Eine Show in der Handgemachtes an erster Stelle steht! Nachdem sich das GOP. Varieté in den letzten Jahren mehr und mehr auf digitale Ausdrucksformen Musik und Artistik betreffend eingelassen hat, steht die neue Show von Regisseur Knut Gminder ganz im Zeichen des Analogen. Live-Band, Moderation und einzigartige Show-Acts, die auf unterschiedliche Arten und Weisen zeigen, wie beeindruckend und vielseitig Handmade sein kann. Am 10. November 2022 feierte die gleichnamige Show Premiere am GOP. Varieté-Theater München.

© Linus Reuter

Die Artistik betreffend jagt an diesem Abend ein Highlight das Nächste. Drei Solo-Artisten und zwei Duos sind für diese Show zusammengekommen, um sie zu etwas ganz Besonderem, etwas Neuem, etwas Handgefertigtem zu machen. Fenja Barteldres eröffnet den artistischen Teil des Abends mit ihrer Cyr Wheel Nummer. Dabei überrascht sie immer wieder mit Tricks, die man als Zuschauer an diesem Gerät mit Sicherheit noch nie gesehen hat. Veronica Fontanella behauptet sich mit gleich zwei schwierigen artistischen Disziplinen – dem Vertikaltuch sowie der Handstand-Equilibristik. Mit graziler Leichtigkeit und Anmut schafft sie es die Zuschauer in ihren Bann zu ziehen und in Staunen zu versetzen. Der Österreicher Andreas Jordan ist experimentierfreudig und zeigt eine Ring Jonglage, die innovativer nicht sein könnte. Er schafft es, die schnellste der Jonglage-Techniken nicht nur nach oben zu vollführen, sondern auch nach unten – eine Art von Jonglage, die man bisher nur mit Bällen kennt.

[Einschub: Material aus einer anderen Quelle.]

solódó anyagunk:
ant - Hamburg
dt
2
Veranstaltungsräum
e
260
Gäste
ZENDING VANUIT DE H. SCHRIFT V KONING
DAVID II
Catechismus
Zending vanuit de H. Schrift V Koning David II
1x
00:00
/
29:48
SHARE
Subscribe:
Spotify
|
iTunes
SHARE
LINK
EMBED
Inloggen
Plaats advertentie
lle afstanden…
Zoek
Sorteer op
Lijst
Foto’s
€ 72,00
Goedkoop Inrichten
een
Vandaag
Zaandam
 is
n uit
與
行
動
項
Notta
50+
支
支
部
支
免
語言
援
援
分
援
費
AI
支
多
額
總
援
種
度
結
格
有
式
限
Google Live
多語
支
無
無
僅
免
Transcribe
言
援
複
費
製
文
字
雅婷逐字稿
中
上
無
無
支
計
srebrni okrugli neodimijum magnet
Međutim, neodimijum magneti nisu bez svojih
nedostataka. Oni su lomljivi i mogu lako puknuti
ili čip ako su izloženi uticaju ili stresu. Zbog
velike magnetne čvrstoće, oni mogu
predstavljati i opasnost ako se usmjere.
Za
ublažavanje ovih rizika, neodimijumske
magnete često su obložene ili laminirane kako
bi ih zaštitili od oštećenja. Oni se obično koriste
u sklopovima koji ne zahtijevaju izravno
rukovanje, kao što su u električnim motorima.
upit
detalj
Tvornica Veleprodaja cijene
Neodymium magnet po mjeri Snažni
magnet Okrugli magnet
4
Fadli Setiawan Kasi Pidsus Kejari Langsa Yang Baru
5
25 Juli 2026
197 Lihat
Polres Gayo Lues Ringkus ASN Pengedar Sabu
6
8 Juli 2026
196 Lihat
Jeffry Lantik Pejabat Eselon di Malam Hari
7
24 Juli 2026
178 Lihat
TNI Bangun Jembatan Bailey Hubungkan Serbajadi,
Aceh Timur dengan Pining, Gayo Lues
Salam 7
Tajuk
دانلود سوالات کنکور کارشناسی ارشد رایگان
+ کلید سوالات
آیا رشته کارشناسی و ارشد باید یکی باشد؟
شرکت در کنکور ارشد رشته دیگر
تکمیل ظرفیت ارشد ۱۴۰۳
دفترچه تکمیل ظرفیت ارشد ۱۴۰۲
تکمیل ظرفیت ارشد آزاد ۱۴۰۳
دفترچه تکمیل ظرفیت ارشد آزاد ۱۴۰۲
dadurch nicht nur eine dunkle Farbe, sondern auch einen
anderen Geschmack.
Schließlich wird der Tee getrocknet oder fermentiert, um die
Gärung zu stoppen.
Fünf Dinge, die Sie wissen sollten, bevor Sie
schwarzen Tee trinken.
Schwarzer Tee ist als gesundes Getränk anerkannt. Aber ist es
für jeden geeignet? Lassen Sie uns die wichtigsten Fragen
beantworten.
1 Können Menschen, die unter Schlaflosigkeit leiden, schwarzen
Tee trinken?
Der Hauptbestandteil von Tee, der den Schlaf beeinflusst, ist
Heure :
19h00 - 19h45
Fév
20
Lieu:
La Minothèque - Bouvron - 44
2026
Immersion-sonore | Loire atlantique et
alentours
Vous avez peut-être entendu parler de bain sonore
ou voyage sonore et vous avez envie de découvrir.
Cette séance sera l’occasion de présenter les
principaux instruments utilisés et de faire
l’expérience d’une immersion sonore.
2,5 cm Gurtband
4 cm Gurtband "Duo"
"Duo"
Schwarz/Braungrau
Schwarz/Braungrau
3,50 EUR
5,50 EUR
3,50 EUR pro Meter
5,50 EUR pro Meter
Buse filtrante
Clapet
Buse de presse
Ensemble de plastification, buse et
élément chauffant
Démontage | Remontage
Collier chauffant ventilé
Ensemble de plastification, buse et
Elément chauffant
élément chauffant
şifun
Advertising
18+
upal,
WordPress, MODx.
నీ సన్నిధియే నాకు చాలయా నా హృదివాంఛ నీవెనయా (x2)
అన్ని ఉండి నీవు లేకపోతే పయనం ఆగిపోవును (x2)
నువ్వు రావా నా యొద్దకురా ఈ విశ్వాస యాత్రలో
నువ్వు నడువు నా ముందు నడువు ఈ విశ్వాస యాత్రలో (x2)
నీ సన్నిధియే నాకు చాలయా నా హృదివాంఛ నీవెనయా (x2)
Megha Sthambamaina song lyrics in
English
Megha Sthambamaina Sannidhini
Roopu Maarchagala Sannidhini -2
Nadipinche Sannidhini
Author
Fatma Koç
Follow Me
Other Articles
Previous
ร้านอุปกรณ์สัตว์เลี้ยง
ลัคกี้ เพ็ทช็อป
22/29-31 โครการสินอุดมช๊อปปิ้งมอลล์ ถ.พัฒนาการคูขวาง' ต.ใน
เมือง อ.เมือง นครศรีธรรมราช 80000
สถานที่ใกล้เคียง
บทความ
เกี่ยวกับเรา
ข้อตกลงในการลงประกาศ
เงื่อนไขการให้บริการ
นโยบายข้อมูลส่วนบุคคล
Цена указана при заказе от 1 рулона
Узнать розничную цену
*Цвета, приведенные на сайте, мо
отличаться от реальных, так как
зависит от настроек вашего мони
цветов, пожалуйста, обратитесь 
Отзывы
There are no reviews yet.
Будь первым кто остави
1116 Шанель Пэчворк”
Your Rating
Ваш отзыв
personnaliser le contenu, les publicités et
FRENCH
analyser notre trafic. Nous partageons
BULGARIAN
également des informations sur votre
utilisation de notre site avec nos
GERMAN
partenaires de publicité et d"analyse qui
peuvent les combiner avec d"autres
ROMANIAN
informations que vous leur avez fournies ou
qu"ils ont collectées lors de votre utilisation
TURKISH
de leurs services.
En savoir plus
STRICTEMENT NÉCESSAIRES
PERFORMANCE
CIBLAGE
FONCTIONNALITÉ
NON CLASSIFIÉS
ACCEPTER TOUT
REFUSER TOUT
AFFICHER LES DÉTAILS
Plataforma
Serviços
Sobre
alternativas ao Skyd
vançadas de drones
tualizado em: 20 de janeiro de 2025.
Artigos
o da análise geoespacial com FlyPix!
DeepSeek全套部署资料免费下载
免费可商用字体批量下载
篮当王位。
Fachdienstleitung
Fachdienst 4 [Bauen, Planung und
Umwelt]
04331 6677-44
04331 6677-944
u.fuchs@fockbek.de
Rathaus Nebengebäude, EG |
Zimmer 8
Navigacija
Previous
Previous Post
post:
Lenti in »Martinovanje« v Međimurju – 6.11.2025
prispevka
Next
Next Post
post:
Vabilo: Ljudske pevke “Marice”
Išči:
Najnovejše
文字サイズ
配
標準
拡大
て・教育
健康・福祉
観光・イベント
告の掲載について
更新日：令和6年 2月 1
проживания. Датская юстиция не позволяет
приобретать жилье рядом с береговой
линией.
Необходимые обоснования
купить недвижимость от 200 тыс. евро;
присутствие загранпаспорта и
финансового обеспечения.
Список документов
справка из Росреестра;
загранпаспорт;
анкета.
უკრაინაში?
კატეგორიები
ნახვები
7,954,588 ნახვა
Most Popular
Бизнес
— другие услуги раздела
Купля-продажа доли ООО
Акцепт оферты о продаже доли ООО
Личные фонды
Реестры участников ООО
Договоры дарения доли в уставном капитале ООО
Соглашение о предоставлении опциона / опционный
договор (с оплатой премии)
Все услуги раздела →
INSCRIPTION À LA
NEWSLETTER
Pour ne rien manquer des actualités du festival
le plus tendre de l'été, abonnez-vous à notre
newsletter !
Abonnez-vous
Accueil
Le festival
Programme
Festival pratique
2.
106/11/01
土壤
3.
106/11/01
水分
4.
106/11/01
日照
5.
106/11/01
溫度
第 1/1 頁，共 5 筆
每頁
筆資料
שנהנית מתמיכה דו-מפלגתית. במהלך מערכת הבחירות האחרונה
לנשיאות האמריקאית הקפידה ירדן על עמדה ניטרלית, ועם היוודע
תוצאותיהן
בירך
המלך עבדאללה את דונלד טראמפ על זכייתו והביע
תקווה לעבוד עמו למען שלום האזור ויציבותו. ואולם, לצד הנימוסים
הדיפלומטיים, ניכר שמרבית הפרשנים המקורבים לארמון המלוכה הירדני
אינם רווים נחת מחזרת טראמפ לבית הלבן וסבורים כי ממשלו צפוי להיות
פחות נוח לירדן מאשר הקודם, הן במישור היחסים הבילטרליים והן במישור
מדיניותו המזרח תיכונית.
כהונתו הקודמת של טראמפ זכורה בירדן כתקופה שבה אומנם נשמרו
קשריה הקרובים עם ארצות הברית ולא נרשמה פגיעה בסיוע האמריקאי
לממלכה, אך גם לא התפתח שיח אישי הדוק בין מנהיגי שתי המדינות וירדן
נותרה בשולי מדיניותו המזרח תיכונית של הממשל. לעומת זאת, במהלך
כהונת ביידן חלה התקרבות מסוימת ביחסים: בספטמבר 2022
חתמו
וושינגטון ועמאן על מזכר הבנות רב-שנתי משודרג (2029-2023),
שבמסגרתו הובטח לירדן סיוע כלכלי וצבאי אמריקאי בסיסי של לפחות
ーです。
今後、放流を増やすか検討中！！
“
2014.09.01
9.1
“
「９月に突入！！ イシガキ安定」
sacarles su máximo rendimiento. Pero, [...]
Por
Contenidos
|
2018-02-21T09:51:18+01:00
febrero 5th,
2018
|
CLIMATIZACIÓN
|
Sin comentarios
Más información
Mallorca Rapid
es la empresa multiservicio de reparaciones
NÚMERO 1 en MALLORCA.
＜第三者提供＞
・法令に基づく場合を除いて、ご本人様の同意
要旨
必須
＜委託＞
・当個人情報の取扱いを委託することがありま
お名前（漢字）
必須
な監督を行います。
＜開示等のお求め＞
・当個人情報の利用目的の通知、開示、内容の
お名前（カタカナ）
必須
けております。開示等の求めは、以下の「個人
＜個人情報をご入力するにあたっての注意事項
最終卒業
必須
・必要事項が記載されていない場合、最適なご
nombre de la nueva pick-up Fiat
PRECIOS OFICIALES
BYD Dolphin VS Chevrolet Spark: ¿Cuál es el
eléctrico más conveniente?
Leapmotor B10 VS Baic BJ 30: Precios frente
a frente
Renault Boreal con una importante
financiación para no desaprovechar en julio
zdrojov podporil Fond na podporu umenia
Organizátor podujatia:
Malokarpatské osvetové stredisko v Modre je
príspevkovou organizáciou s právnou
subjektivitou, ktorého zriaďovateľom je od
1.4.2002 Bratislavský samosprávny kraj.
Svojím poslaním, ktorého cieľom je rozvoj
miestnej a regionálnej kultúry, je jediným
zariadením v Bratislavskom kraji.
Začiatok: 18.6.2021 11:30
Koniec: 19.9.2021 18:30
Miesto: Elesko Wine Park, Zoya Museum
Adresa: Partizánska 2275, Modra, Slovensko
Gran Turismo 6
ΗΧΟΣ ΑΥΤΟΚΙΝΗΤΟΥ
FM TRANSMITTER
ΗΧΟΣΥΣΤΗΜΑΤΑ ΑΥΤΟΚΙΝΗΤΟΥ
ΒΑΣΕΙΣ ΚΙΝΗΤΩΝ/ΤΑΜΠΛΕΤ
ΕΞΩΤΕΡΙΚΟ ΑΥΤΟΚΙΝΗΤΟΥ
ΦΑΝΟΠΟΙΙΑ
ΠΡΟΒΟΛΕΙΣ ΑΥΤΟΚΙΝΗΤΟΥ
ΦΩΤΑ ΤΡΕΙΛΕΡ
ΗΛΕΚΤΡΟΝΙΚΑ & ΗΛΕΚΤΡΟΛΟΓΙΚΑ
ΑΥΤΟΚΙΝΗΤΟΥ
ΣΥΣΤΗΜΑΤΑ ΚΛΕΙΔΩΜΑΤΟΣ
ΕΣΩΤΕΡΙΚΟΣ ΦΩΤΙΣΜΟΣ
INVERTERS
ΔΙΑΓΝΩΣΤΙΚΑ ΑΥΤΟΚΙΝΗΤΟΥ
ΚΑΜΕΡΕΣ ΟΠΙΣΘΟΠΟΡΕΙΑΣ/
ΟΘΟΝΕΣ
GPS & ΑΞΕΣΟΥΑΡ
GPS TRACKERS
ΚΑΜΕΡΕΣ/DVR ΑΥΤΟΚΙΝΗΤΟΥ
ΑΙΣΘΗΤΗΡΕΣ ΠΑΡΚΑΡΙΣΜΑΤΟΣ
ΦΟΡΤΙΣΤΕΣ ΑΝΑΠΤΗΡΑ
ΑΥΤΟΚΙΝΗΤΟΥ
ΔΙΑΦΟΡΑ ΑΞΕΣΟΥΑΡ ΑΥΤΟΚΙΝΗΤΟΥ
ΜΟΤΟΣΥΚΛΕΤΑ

Neben diesen beeindruckenden solistischen Darbietungen, zeigen bei Handmade auch zwei Duos, welch herausragende Partner-Artistik sie mit Händen und Füßen vollführen können. Das Duo Prime überwindet in seiner Adagio Akrobatik scheinbar die Schwerkraft. Trotz des enormen Kraftaufwandes, den beide Artisten aufbringen müssen, scheinen sie nur so zu schweben und ihre Nummer erhält eine Tiefgründigkeit und emotionale Ausdruckskraft, die bewegt. Das Schweizer Künstler-Duo E1NZ glänzt besonders durch Vielseitigkeit. Esther und Jonas Slanzi bringen so viele verschiedene Talente mit in die Show, dass es ihnen sowie uns mit Sicherheit nicht langweilig wird. Beginnend mit einer fantasievollen Diavolo-Posaunen-Comedy Nummer über eine Flaschenjonglage im Stil des Wilden Westens bis hin zu einer einzigartigen Counterweight-Vertikalseil-Akrobatik, die stark an die Verfilmung des Glöckners von Notre Dame erinnert – diese beiden sind, Kreativität und Können betreffend, nicht zu überbieten.

© Linus Reuter

Doch es gibt noch ein weiteres Duo an diesem Abend, das der Show nun wirklich die Krone aufsetzt. Die zwei Künstler von Lonely HusBand führen das Publikum mit vielseitigem Können durch die Show – und das immer höchst sympathisch und komödiantisch. Dabei beweisen sie nicht nur, dass sie viel Witz besitzen, sondern vor allem auch unglaubliches musikalisches Talent. Mal an der Gitarre, mal am Klavier zeigen sie, wie vielseitig ihre musikalischen Fähigkeiten sind. Noch dazu haben sie die ganze Musik zu Handmade selbst komponiert und auch die Liedtexte geschrieben. Bei ihnen ist eben wirklich alles noch wahrhaft handgemacht.

Ein besonderer Moment der Show besteht darin, dass sich aus dem Musiker-Duo Lonely HusBand und aus einigen Artisten eine Band formiert, die immer wieder für musikalische Einschübe sowie Untermalungen diverser Show-Acts zusammenkommt. Hier zeigt sich erneut die wunderbare Vielseitigkeit, die dieses Ensemble besonders ausmacht sowie die Schönheit und Authentizität des gemeinsamen Musizierens. Wie selten sieht man heutzutage noch so viel handgemachte Kunst auf einer Bühne – Musik und Artistik, die im Moment entsteht, sich gegenseitig aufgreift, befruchtet und einmalige Momente erzeugt. Wahrlich handmade, wahrlich schön.